DIVE architecture overview
This page describes how the DIVE codebase is organized: repository layout, Girder plugins, Docker services, server and Celery tasks, and how the web and desktop clients share code.
DIVE is a web and desktop application for video/image annotation and integration with VIAME computer-vision pipelines. At runtime it follows the standard Girder + Girder Worker + Docker pattern.
Overview
Users upload videos or image sequences, annotate them (boxes, polygons, tracks across frames), run VIAME detection/training pipelines, and export annotations.
| Layer | Stack |
|---|---|
| Data & API | Girder 5 |
| Async jobs | Celery via Girder Worker |
| Persistence | MongoDB |
| Message broker | RabbitMQ |
| Job notifications | Redis → WebSockets to the browser |
| Frontend | Vue 2 + Vuetify + GeoJS |
| CV / media | VIAME, FFmpeg (inside worker images) |
Two ways to run the UI:
- Web — Browser talks to Girder (for example
http://localhost:8010when using Docker Compose locally, or a deployed host). - Desktop — Electron app with a local Express server that mirrors Girder-style APIs and runs VIAME/FFmpeg on the filesystem.
Both UIs share the same annotator and DIVE shell code; only the platform layer (how data and jobs are reached) differs.

(ACTIVITY) Please name the message broker listed in the DIVE architecture overview above.

(DATA)
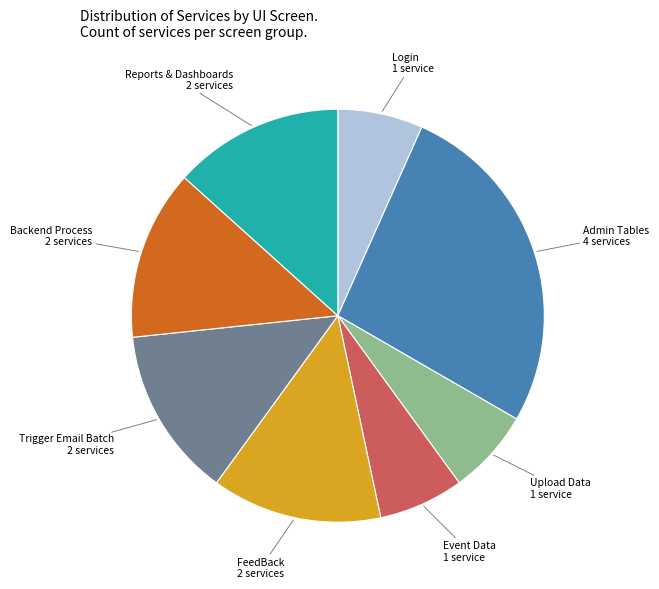

Do Admin Tables and Trigger Email Batch together represent more than half of the pie?

No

(ANSWER FOR THIS EXERCISE) RabbitMQ